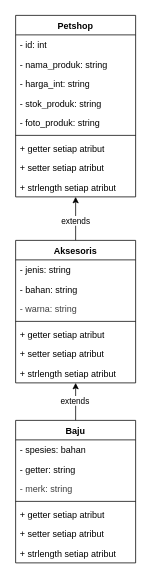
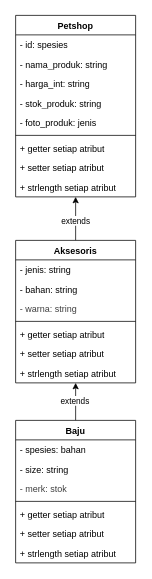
  <mxCell id="0" />
  <mxCell id="1" parent="0" />
  <mxCell id="2" value="Petshop" style="swimlane;fontStyle=1;align=center;verticalAlign=top;childLayout=stackLayout;horizontal=1;startSize=26;horizontalStack=0;resizeParent=1;resizeParentMax=0;resizeLast=0;collapsible=1;marginBottom=0;whiteSpace=wrap;html=1;" parent="1" vertex="1"><mxGeometry x="20" y="20" width="160" height="242" as="geometry" /></mxCell>
- <mxCell id="3" value="&lt;span style=&quot;color: rgb(0, 0, 0);&quot;&gt;- id: int&lt;/span&gt;" style="text;strokeColor=none;fillColor=none;align=left;verticalAlign=top;spacingLeft=4;spacingRight=4;overflow=hidden;rotatable=0;points=[[0,0.5],[1,0.5]];portConstraint=eastwest;whiteSpace=wrap;html=1;" parent="2" vertex="1"><mxGeometry y="26" width="160" height="26" as="geometry" /></mxCell>
+ <mxCell id="3" value="&lt;span style=&quot;color: rgb(0, 0, 0);&quot;&gt;- id: spesies&lt;/span&gt;" style="text;strokeColor=none;fillColor=none;align=left;verticalAlign=top;spacingLeft=4;spacingRight=4;overflow=hidden;rotatable=0;points=[[0,0.5],[1,0.5]];portConstraint=eastwest;whiteSpace=wrap;html=1;" parent="2" vertex="1"><mxGeometry y="26" width="160" height="26" as="geometry" /></mxCell>
  <mxCell id="4" value="&lt;span style=&quot;color: rgb(0, 0, 0);&quot;&gt;- nama_produk: string&lt;/span&gt;" style="text;strokeColor=none;fillColor=none;align=left;verticalAlign=top;spacingLeft=4;spacingRight=4;overflow=hidden;rotatable=0;points=[[0,0.5],[1,0.5]];portConstraint=eastwest;whiteSpace=wrap;html=1;" parent="2" vertex="1"><mxGeometry y="52" width="160" height="26" as="geometry" /></mxCell>
  <mxCell id="5" value="&lt;span style=&quot;color: rgb(0, 0, 0);&quot;&gt;- harga_int: string&lt;/span&gt;" style="text;strokeColor=none;fillColor=none;align=left;verticalAlign=top;spacingLeft=4;spacingRight=4;overflow=hidden;rotatable=0;points=[[0,0.5],[1,0.5]];portConstraint=eastwest;whiteSpace=wrap;html=1;" parent="2" vertex="1"><mxGeometry y="78" width="160" height="26" as="geometry" /></mxCell>
  <mxCell id="6" value="&lt;span style=&quot;color: rgb(0, 0, 0);&quot;&gt;- stok_produk: string&lt;/span&gt;" style="text;strokeColor=none;fillColor=none;align=left;verticalAlign=top;spacingLeft=4;spacingRight=4;overflow=hidden;rotatable=0;points=[[0,0.5],[1,0.5]];portConstraint=eastwest;whiteSpace=wrap;html=1;" parent="2" vertex="1"><mxGeometry y="104" width="160" height="26" as="geometry" /></mxCell>
- <mxCell id="7" value="&lt;span style=&quot;color: rgb(0, 0, 0);&quot;&gt;- foto_produk: string&lt;/span&gt;" style="text;strokeColor=none;fillColor=none;align=left;verticalAlign=top;spacingLeft=4;spacingRight=4;overflow=hidden;rotatable=0;points=[[0,0.5],[1,0.5]];portConstraint=eastwest;whiteSpace=wrap;html=1;" parent="2" vertex="1"><mxGeometry y="130" width="160" height="26" as="geometry" /></mxCell>
+ <mxCell id="7" value="&lt;span style=&quot;color: rgb(0, 0, 0);&quot;&gt;- foto_produk: jenis&lt;/span&gt;" style="text;strokeColor=none;fillColor=none;align=left;verticalAlign=top;spacingLeft=4;spacingRight=4;overflow=hidden;rotatable=0;points=[[0,0.5],[1,0.5]];portConstraint=eastwest;whiteSpace=wrap;html=1;" parent="2" vertex="1"><mxGeometry y="130" width="160" height="26" as="geometry" /></mxCell>
  <mxCell id="8" value="" style="line;strokeWidth=1;fillColor=none;align=left;verticalAlign=middle;spacingTop=-1;spacingLeft=3;spacingRight=3;rotatable=0;labelPosition=right;points=[];portConstraint=eastwest;strokeColor=inherit;" parent="2" vertex="1"><mxGeometry y="156" width="160" height="8" as="geometry" /></mxCell>
  <mxCell id="9" value="+ getter setiap atribut" style="text;strokeColor=none;fillColor=none;align=left;verticalAlign=top;spacingLeft=4;spacingRight=4;overflow=hidden;rotatable=0;points=[[0,0.5],[1,0.5]];portConstraint=eastwest;whiteSpace=wrap;html=1;" parent="2" vertex="1"><mxGeometry y="164" width="160" height="26" as="geometry" /></mxCell>
  <mxCell id="10" value="+ setter setiap atribut" style="text;strokeColor=none;fillColor=none;align=left;verticalAlign=top;spacingLeft=4;spacingRight=4;overflow=hidden;rotatable=0;points=[[0,0.5],[1,0.5]];portConstraint=eastwest;whiteSpace=wrap;html=1;" parent="2" vertex="1"><mxGeometry y="190" width="160" height="26" as="geometry" /></mxCell>
  <mxCell id="11" value="+ strlength setiap atribut" style="text;strokeColor=none;fillColor=none;align=left;verticalAlign=top;spacingLeft=4;spacingRight=4;overflow=hidden;rotatable=0;points=[[0,0.5],[1,0.5]];portConstraint=eastwest;whiteSpace=wrap;html=1;" parent="2" vertex="1"><mxGeometry y="216" width="160" height="26" as="geometry" /></mxCell>
  <mxCell id="12" value="" style="edgeStyle=none;html=1;" parent="1" source="14" target="11" edge="1"><mxGeometry relative="1" as="geometry" /></mxCell>
  <mxCell id="13" value="extends" style="edgeLabel;html=1;align=center;verticalAlign=middle;resizable=0;points=[];" parent="12" vertex="1" connectable="0"><mxGeometry x="-0.086" y="1" relative="1" as="geometry"><mxPoint as="offset" /></mxGeometry></mxCell>
  <mxCell id="14" value="Aksesoris" style="swimlane;fontStyle=1;align=center;verticalAlign=top;childLayout=stackLayout;horizontal=1;startSize=26;horizontalStack=0;resizeParent=1;resizeParentMax=0;resizeLast=0;collapsible=1;marginBottom=0;whiteSpace=wrap;html=1;" parent="1" vertex="1"><mxGeometry x="20" y="320" width="160" height="190" as="geometry" /></mxCell>
  <mxCell id="15" value="&lt;span style=&quot;color: rgb(0, 0, 0);&quot;&gt;- jenis: string&lt;/span&gt;" style="text;strokeColor=none;fillColor=none;align=left;verticalAlign=top;spacingLeft=4;spacingRight=4;overflow=hidden;rotatable=0;points=[[0,0.5],[1,0.5]];portConstraint=eastwest;whiteSpace=wrap;html=1;" parent="14" vertex="1"><mxGeometry y="26" width="160" height="26" as="geometry" /></mxCell>
  <mxCell id="16" value="&lt;span style=&quot;color: rgb(0, 0, 0);&quot;&gt;- bahan: string&lt;/span&gt;" style="text;strokeColor=none;fillColor=none;align=left;verticalAlign=top;spacingLeft=4;spacingRight=4;overflow=hidden;rotatable=0;points=[[0,0.5],[1,0.5]];portConstraint=eastwest;whiteSpace=wrap;html=1;" parent="14" vertex="1"><mxGeometry y="52" width="160" height="26" as="geometry" /></mxCell>
  <mxCell id="17" value="&lt;span style=&quot;color: rgb(63, 63, 63);&quot;&gt;- warna: string&lt;/span&gt;" style="text;strokeColor=none;fillColor=none;align=left;verticalAlign=top;spacingLeft=4;spacingRight=4;overflow=hidden;rotatable=0;points=[[0,0.5],[1,0.5]];portConstraint=eastwest;whiteSpace=wrap;html=1;" parent="14" vertex="1"><mxGeometry y="78" width="160" height="26" as="geometry" /></mxCell>
  <mxCell id="18" value="" style="line;strokeWidth=1;fillColor=none;align=left;verticalAlign=middle;spacingTop=-1;spacingLeft=3;spacingRight=3;rotatable=0;labelPosition=right;points=[];portConstraint=eastwest;strokeColor=inherit;" parent="14" vertex="1"><mxGeometry y="104" width="160" height="8" as="geometry" /></mxCell>
  <mxCell id="19" value="&lt;span style=&quot;color: rgb(0, 0, 0);&quot;&gt;+ getter setiap atribut&lt;/span&gt;" style="text;strokeColor=none;fillColor=none;align=left;verticalAlign=top;spacingLeft=4;spacingRight=4;overflow=hidden;rotatable=0;points=[[0,0.5],[1,0.5]];portConstraint=eastwest;whiteSpace=wrap;html=1;" parent="14" vertex="1"><mxGeometry y="112" width="160" height="26" as="geometry" /></mxCell>
  <mxCell id="20" value="&lt;span style=&quot;color: rgb(0, 0, 0);&quot;&gt;+ setter setiap atribut&lt;/span&gt;" style="text;strokeColor=none;fillColor=none;align=left;verticalAlign=top;spacingLeft=4;spacingRight=4;overflow=hidden;rotatable=0;points=[[0,0.5],[1,0.5]];portConstraint=eastwest;whiteSpace=wrap;html=1;" parent="14" vertex="1"><mxGeometry y="138" width="160" height="26" as="geometry" /></mxCell>
  <mxCell id="21" value="&lt;span style=&quot;color: rgb(0, 0, 0);&quot;&gt;+ strlength setiap atribut&lt;/span&gt;" style="text;strokeColor=none;fillColor=none;align=left;verticalAlign=top;spacingLeft=4;spacingRight=4;overflow=hidden;rotatable=0;points=[[0,0.5],[1,0.5]];portConstraint=eastwest;whiteSpace=wrap;html=1;" parent="14" vertex="1"><mxGeometry y="164" width="160" height="26" as="geometry" /></mxCell>
  <mxCell id="22" value="" style="edgeStyle=none;html=1;" parent="1" source="24" target="21" edge="1"><mxGeometry relative="1" as="geometry" /></mxCell>
  <mxCell id="23" value="extends" style="edgeLabel;html=1;align=center;verticalAlign=middle;resizable=0;points=[];" parent="22" vertex="1" connectable="0"><mxGeometry x="0.064" y="2" relative="1" as="geometry"><mxPoint as="offset" /></mxGeometry></mxCell>
  <mxCell id="24" value="Baju" style="swimlane;fontStyle=1;align=center;verticalAlign=top;childLayout=stackLayout;horizontal=1;startSize=26;horizontalStack=0;resizeParent=1;resizeParentMax=0;resizeLast=0;collapsible=1;marginBottom=0;whiteSpace=wrap;html=1;" parent="1" vertex="1"><mxGeometry x="20" y="560" width="160" height="190" as="geometry" /></mxCell>
  <mxCell id="25" value="&lt;span style=&quot;color: rgb(0, 0, 0);&quot;&gt;- spesies: bahan&lt;/span&gt;" style="text;strokeColor=none;fillColor=none;align=left;verticalAlign=top;spacingLeft=4;spacingRight=4;overflow=hidden;rotatable=0;points=[[0,0.5],[1,0.5]];portConstraint=eastwest;whiteSpace=wrap;html=1;" parent="24" vertex="1"><mxGeometry y="26" width="160" height="26" as="geometry" /></mxCell>
- <mxCell id="26" value="&lt;span style=&quot;color: rgb(0, 0, 0);&quot;&gt;- getter: string&lt;/span&gt;" style="text;strokeColor=none;fillColor=none;align=left;verticalAlign=top;spacingLeft=4;spacingRight=4;overflow=hidden;rotatable=0;points=[[0,0.5],[1,0.5]];portConstraint=eastwest;whiteSpace=wrap;html=1;" parent="24" vertex="1"><mxGeometry y="52" width="160" height="26" as="geometry" /></mxCell>
- <mxCell id="27" value="&lt;span style=&quot;color: rgb(63, 63, 63);&quot;&gt;- merk: string&lt;/span&gt;" style="text;strokeColor=none;fillColor=none;align=left;verticalAlign=top;spacingLeft=4;spacingRight=4;overflow=hidden;rotatable=0;points=[[0,0.5],[1,0.5]];portConstraint=eastwest;whiteSpace=wrap;html=1;" parent="24" vertex="1"><mxGeometry y="78" width="160" height="26" as="geometry" /></mxCell>
+ <mxCell id="26" value="&lt;span style=&quot;color: rgb(0, 0, 0);&quot;&gt;- size: string&lt;/span&gt;" style="text;strokeColor=none;fillColor=none;align=left;verticalAlign=top;spacingLeft=4;spacingRight=4;overflow=hidden;rotatable=0;points=[[0,0.5],[1,0.5]];portConstraint=eastwest;whiteSpace=wrap;html=1;" parent="24" vertex="1"><mxGeometry y="52" width="160" height="26" as="geometry" /></mxCell>
+ <mxCell id="27" value="&lt;span style=&quot;color: rgb(63, 63, 63);&quot;&gt;- merk: stok&lt;/span&gt;" style="text;strokeColor=none;fillColor=none;align=left;verticalAlign=top;spacingLeft=4;spacingRight=4;overflow=hidden;rotatable=0;points=[[0,0.5],[1,0.5]];portConstraint=eastwest;whiteSpace=wrap;html=1;" parent="24" vertex="1"><mxGeometry y="78" width="160" height="26" as="geometry" /></mxCell>
  <mxCell id="28" value="" style="line;strokeWidth=1;fillColor=none;align=left;verticalAlign=middle;spacingTop=-1;spacingLeft=3;spacingRight=3;rotatable=0;labelPosition=right;points=[];portConstraint=eastwest;strokeColor=inherit;" parent="24" vertex="1"><mxGeometry y="104" width="160" height="8" as="geometry" /></mxCell>
  <mxCell id="29" value="&lt;span style=&quot;color: rgb(0, 0, 0);&quot;&gt;+ getter setiap atribut&lt;/span&gt;" style="text;strokeColor=none;fillColor=none;align=left;verticalAlign=top;spacingLeft=4;spacingRight=4;overflow=hidden;rotatable=0;points=[[0,0.5],[1,0.5]];portConstraint=eastwest;whiteSpace=wrap;html=1;" parent="24" vertex="1"><mxGeometry y="112" width="160" height="26" as="geometry" /></mxCell>
  <mxCell id="30" value="&lt;span style=&quot;color: rgb(0, 0, 0);&quot;&gt;+ setter setiap atribut&lt;/span&gt;" style="text;strokeColor=none;fillColor=none;align=left;verticalAlign=top;spacingLeft=4;spacingRight=4;overflow=hidden;rotatable=0;points=[[0,0.5],[1,0.5]];portConstraint=eastwest;whiteSpace=wrap;html=1;" parent="24" vertex="1"><mxGeometry y="138" width="160" height="26" as="geometry" /></mxCell>
  <mxCell id="31" value="&lt;span style=&quot;color: rgb(0, 0, 0);&quot;&gt;+ strlength setiap atribut&lt;/span&gt;" style="text;strokeColor=none;fillColor=none;align=left;verticalAlign=top;spacingLeft=4;spacingRight=4;overflow=hidden;rotatable=0;points=[[0,0.5],[1,0.5]];portConstraint=eastwest;whiteSpace=wrap;html=1;" parent="24" vertex="1"><mxGeometry y="164" width="160" height="26" as="geometry" /></mxCell>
⁂
**EXERCISE OBJECTIVE:** Pull out every line of the records above that contains the string "inherit" and copy each one in full. Case counts.

**IN RESPONSE:**
  <mxCell id="8" value="" style="line;strokeWidth=1;fillColor=none;align=left;verticalAlign=middle;spacingTop=-1;spacingLeft=3;spacingRight=3;rotatable=0;labelPosition=right;points=[];portConstraint=eastwest;strokeColor=inherit;" parent="2" vertex="1"><mxGeometry y="156" width="160" height="8" as="geometry" /></mxCell>
  <mxCell id="18" value="" style="line;strokeWidth=1;fillColor=none;align=left;verticalAlign=middle;spacingTop=-1;spacingLeft=3;spacingRight=3;rotatable=0;labelPosition=right;points=[];portConstraint=eastwest;strokeColor=inherit;" parent="14" vertex="1"><mxGeometry y="104" width="160" height="8" as="geometry" /></mxCell>
  <mxCell id="28" value="" style="line;strokeWidth=1;fillColor=none;align=left;verticalAlign=middle;spacingTop=-1;spacingLeft=3;spacingRight=3;rotatable=0;labelPosition=right;points=[];portConstraint=eastwest;strokeColor=inherit;" parent="24" vertex="1"><mxGeometry y="104" width="160" height="8" as="geometry" /></mxCell>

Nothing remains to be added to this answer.